I would summarize into a single dictionary

d = [{'userID': 'QzzucRibfSahbUGwr2PGuhFSU242', 'points': 254},
     {'userID': '5lyU0TCyqRcTD3y7Rs2FGV8h2Sd2', 'points': 268},
     {'userID': 'QzzucRibfSahbUGwr2PGuhFSU242', 'points': 278},
     {'userID': 'QzzucRibfSahbUGwr2PGuhFSU242', 'points': 254}]

ans = {}
for el in d:
    k, v = el["userID"], el["points"]
    ans[k] = ans.get(k, 0) + v
    
print(ans)
# {'QzzucRibfSahbUGwr2PGuhFSU242': 786, '5lyU0TCyqRcTD3y7Rs2FGV8h2Sd2': 268}

If you want a list at the end, you can do

[{"userID": k, "points": v} for k, v in ans.items()]
Answered By: d.b

Pandas is useful for doing this kind of computation efficiently:

import pandas as pd

points_by_id = pd.DataFrame(data).groupby('userID').sum()
                              points
userID                              
5lyU0TCyqRcTD3y7Rs2FGV8h2Sd2     268
QzzucRibfSahbUGwr2PGuhFSU242     786
Answered By: Bill

Couldn’t resist doing some timing on these methods… turns out the simplest method in Python (which was not proposed yet) is also the fastest. Even faster than Pandas when you already have the data as a dataframe!
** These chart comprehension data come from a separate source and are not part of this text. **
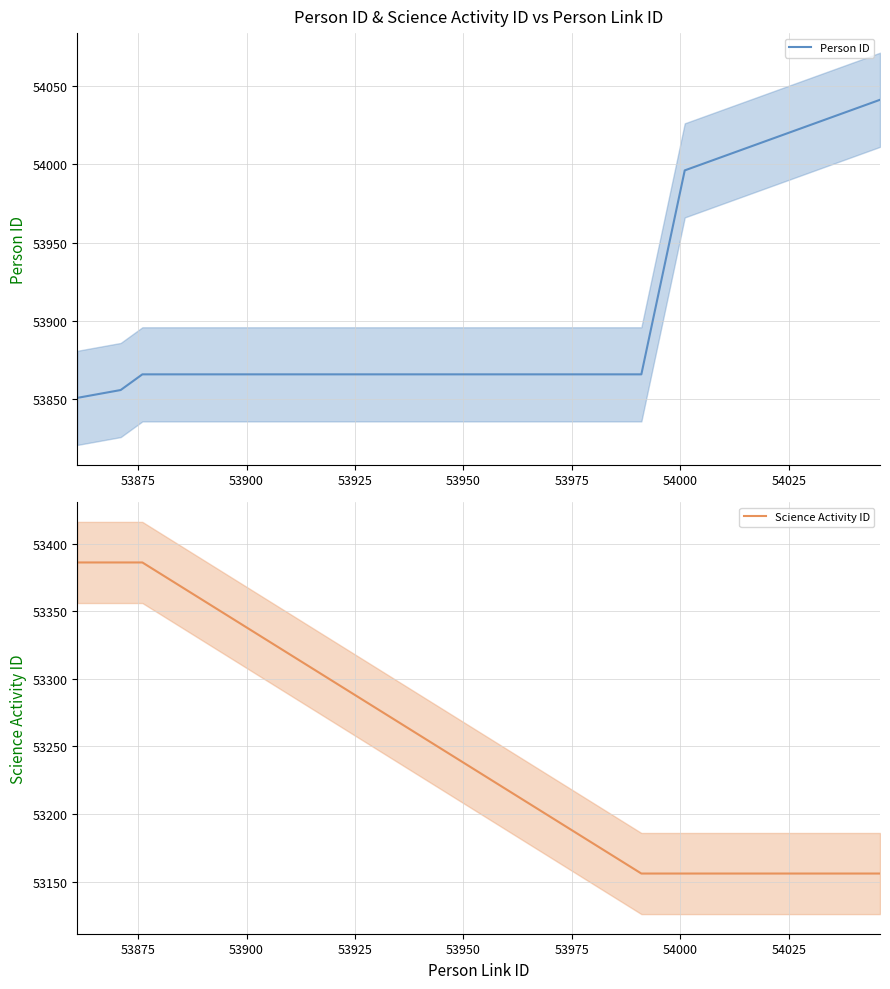

What is the maximum value for Person ID?

54041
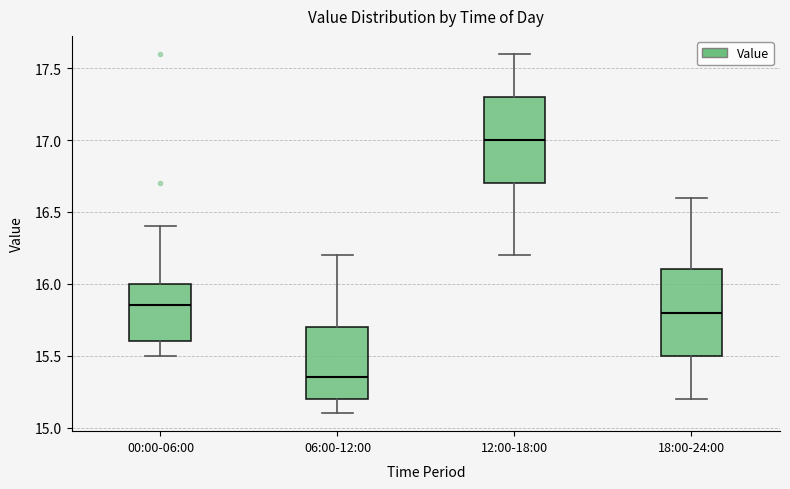

Reading left to right, read every box against the y-axis: the position of its median line, the range the box covers, and the ends of its whiskers. The values are not printed on the chart, so give them approximately, as read against the axis.

00:00-06:00: median 15.85, box 15.60 to 16.00, whiskers 15.50 to 16.40
06:00-12:00: median 15.35, box 15.20 to 15.70, whiskers 15.10 to 16.20
12:00-18:00: median 17.00, box 16.70 to 17.30, whiskers 16.20 to 17.60
18:00-24:00: median 15.80, box 15.50 to 16.10, whiskers 15.20 to 16.60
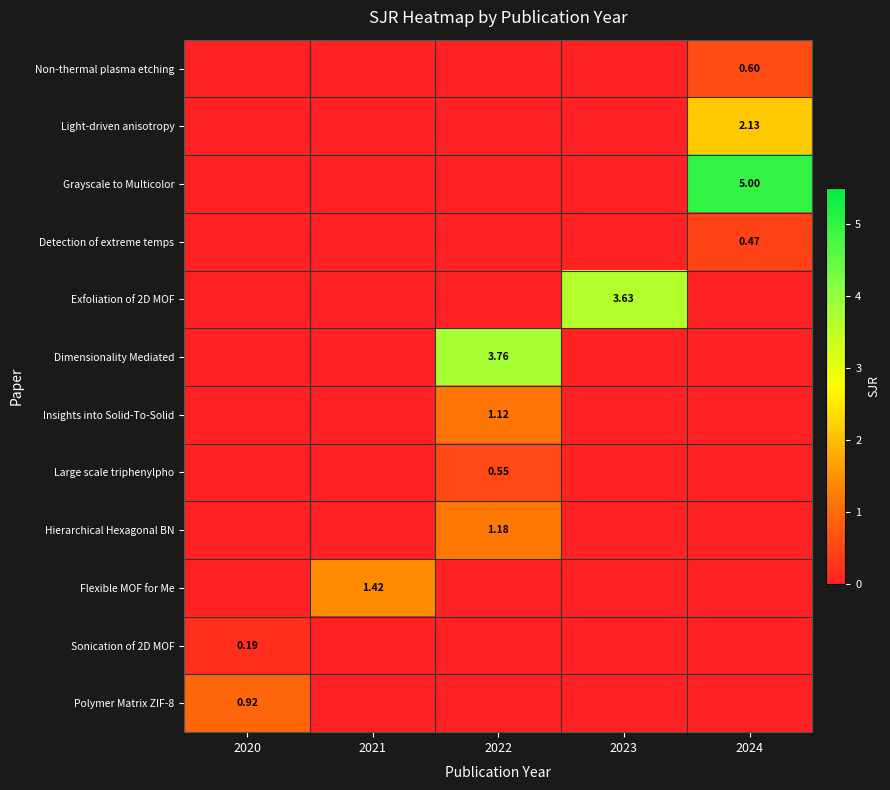

Count the Exfoliation of 2D MOF values in the range 0 to 1.

4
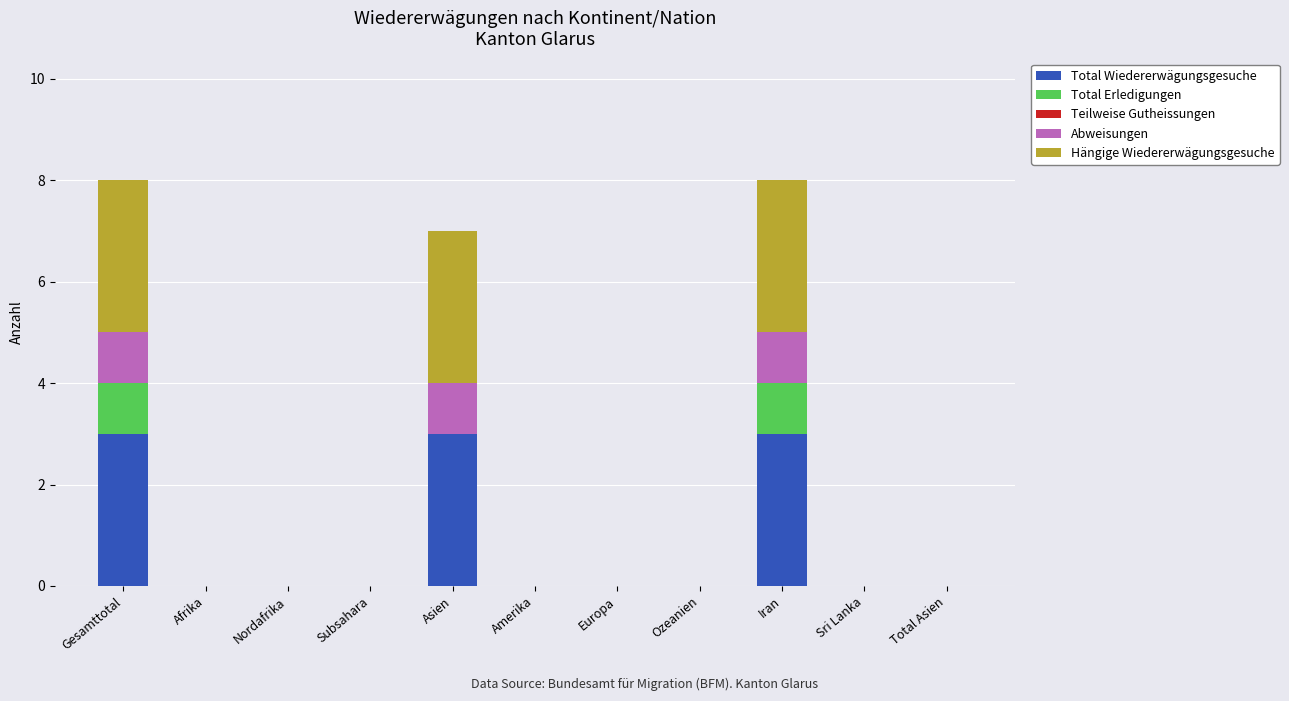

How many data points does each series have?

11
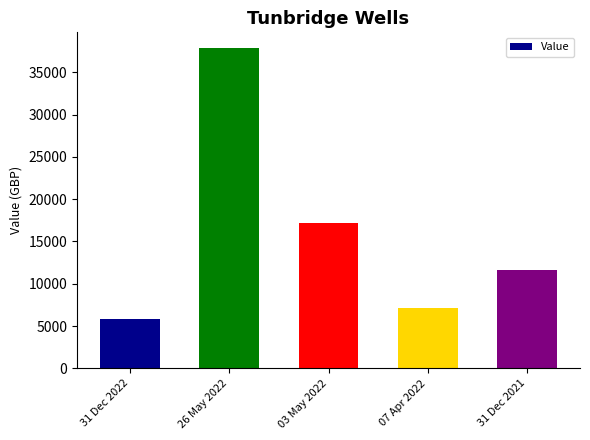

Is it true that the value at 07 Apr 2022 is 7108.1?

True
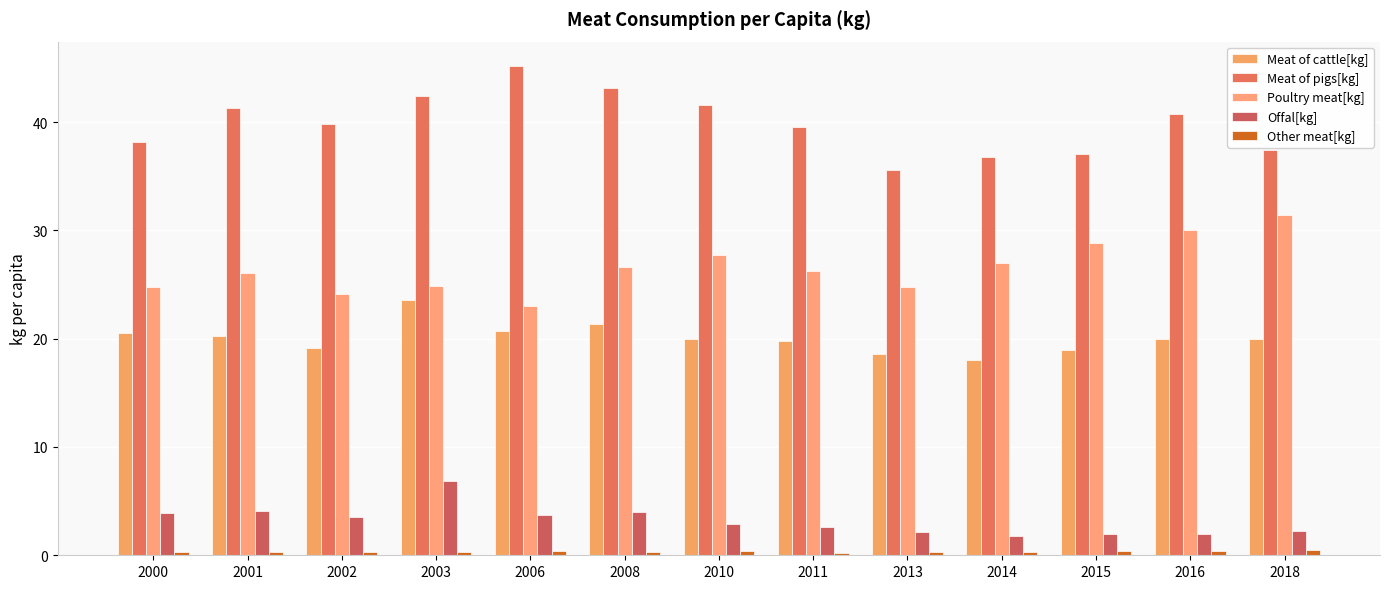

Reading left to right, extract all data points from this chart.

Meat of cattle[kg]: 20.6	20.2	19.2	23.6	20.7	21.3	19.9	19.8	18.6	18.1	19.0	20.0	20.0
Meat of pigs[kg]: 38.1	41.3	39.9	42.4	45.2	43.1	41.5	39.5	35.5	36.8	37.0	40.8	37.5
Poultry meat[kg]: 24.8	26.1	24.1	24.9	23.0	26.6	27.7	26.2	24.8	27.0	28.9	30.0	31.4
Offal[kg]: 3.9	4.1	3.5	6.9	3.8	4.0	2.9	2.6	2.1	1.8	1.9	2.0	2.2
Other meat[kg]: 0.3	0.3	0.3	0.3	0.4	0.3	0.4	0.2	0.3	0.3	0.4	0.4	0.5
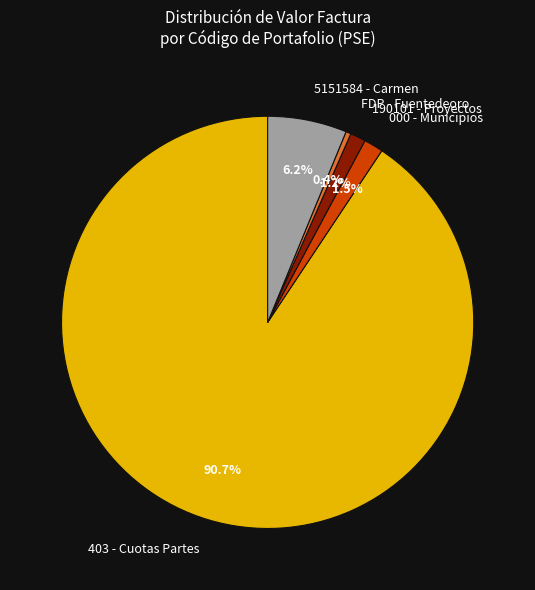

How many slices are in this pie chart?

5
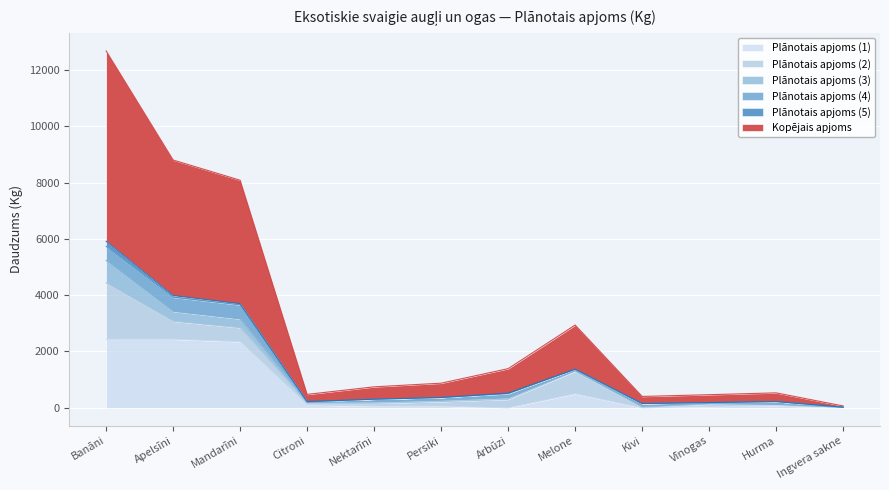

What is the difference between the second highest and second lowest values in the Plānotais apjoms (4) series?

480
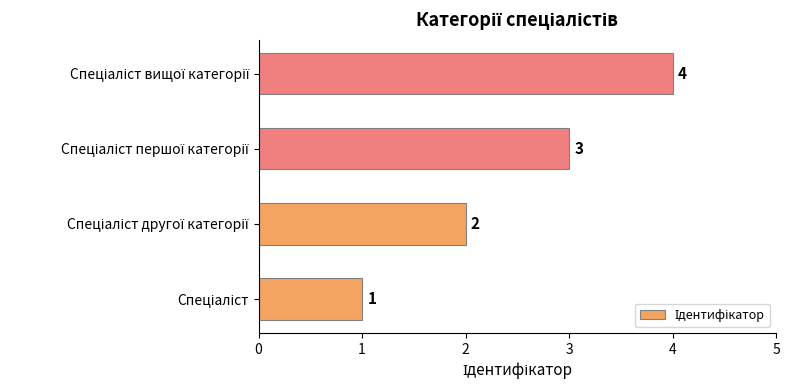

How many distinct data groups are displayed?

1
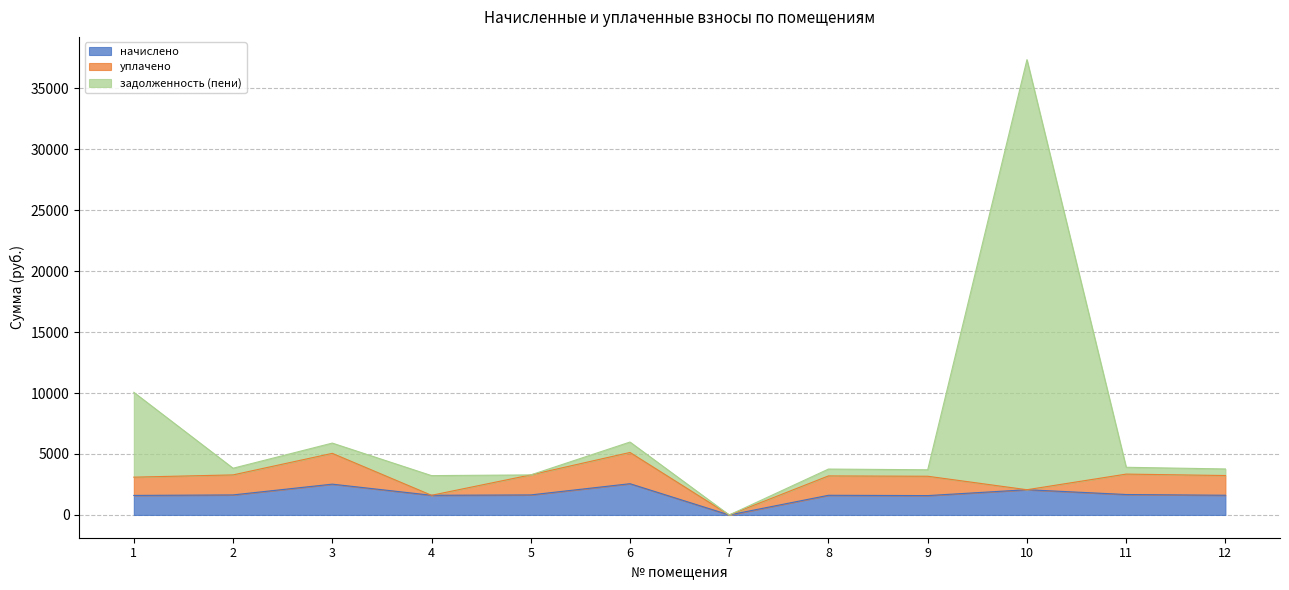

At which label does задолженность (пени) first exceed 3832?

1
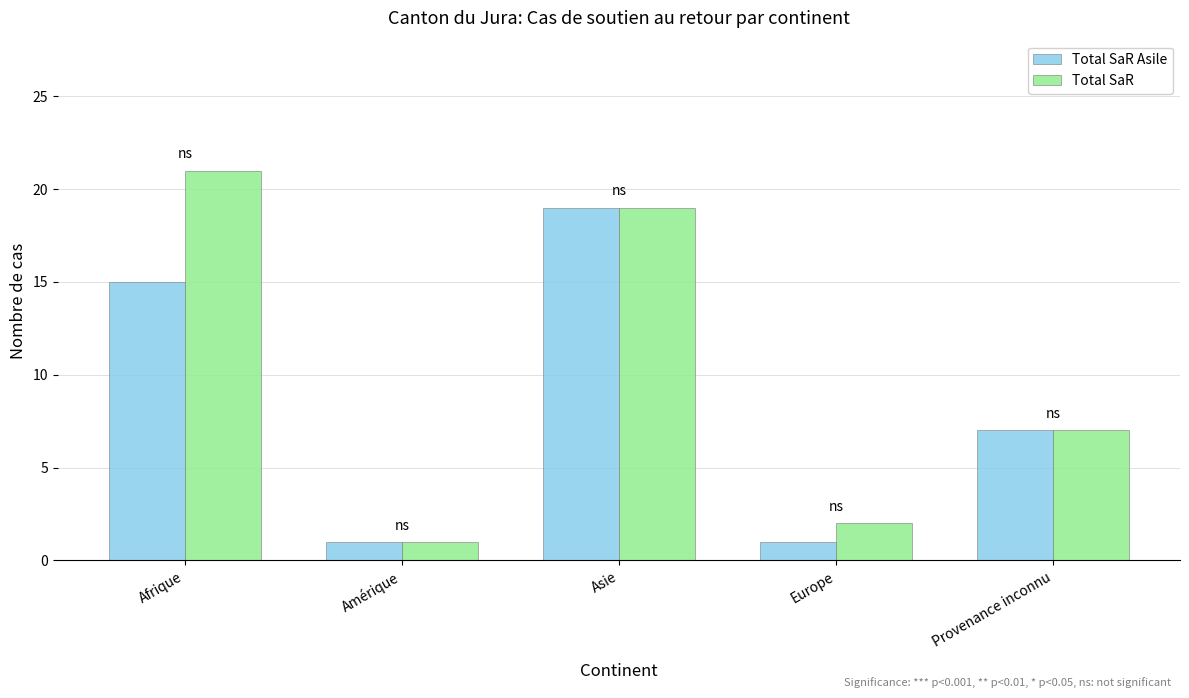

What are all the series names shown in the legend?

Total SaR Asile, Total SaR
Test data – I arbitrarily chose 10,000 records for 50 user IDs:

import random
import string
import pandas as pd
from collections import defaultdict
from functools import reduce


# Prepare fake data
userIDs = [''.join(random.choice(string.ascii_lowercase)
           for _ in range(28)) for _ in range(50)]
data = [{'userID': random.choice(userIDs), 'points': random.randint(0,1000)}
        for _ in range(10000)]
data_df = pd.DataFrame(data)

Algorithm implementations (based on answers to this question):

def method_db(data):
    ans = dict.fromkeys((x["userID"] for x in data), 0)
    for el in data:
        k, v = el["userID"], el["points"]
        ans[k] += v
    return [{"userID": k, "points": v} for k, v in ans.items()]
    

def method_mozway1(data):
    out = {}
    for d in data:
        if d['userID'] not in out:
            out[d['userID']] = d.copy() # to not modify original
        else:
            out[d['userID']]['points'] += d['points']
    return list(out.values())


def method_mozway2(data):
    out = {}
    for d in data:
        out.setdefault(
            d['userID'],
            {'userID': d['userID'], 'points': 0}
        )['points'] += d['points']
    return list(out.values())


def method_Bill1(data):
    d = defaultdict(int)
    for item in data:
        d[item['userID']] += item['points']
    return [{'userID': k, 'points': v} for k, v in d.items()]


def method_Bill2(data):
    d = defaultdict(int)
    def process(d, item):
        d[item['userID']] += item['points']
        return d
    return [{'userID': k, 'points': v} for k, v
            in reduce(process, data, d).items()]


def method_Pandas(data_df):
    return data_df.groupby('userID').sum()


# Validity checks
out1 = method_db(data)
assert(out1 == method_mozway1(data))
assert(out1 == method_mozway2(data))
assert(out1 == method_Bill1(data))
assert(out1 == method_Bill2(data))
pd.testing.assert_frame_equal(
    pd.DataFrame(out1).set_index('userID').sort_index(),
    method_Pandas(data_df).sort_index()
)

Test results

In [2]: %timeit method_db(data)
2.7 ms ± 191 µs per loop (mean ± std. dev. of 7 runs, 100 loops each)

In [3]: %timeit method_mozway1(data)
2.39 ms ± 153 µs per loop (mean ± std. dev. of 7 runs, 100 loops each)

In [4]: %timeit method_mozway2(data)
3.38 ms ± 222 µs per loop (mean ± std. dev. of 7 runs, 100 loops each)

In [5]: %timeit method_Bill1(data)
1.59 ms ± 42.6 µs per loop (mean ± std. dev. of 7 runs, 1,000 loops each)

In [6]: %timeit method_Bill2(data)
2.32 ms ± 165 µs per loop (mean ± std. dev. of 7 runs, 100 loops each)

In [7]: %timeit method_Pandas(data_df)
2.05 ms ± 181 µs per loop (mean ± std. dev. of 7 runs, 1,000 loops each)
Answered By: Bill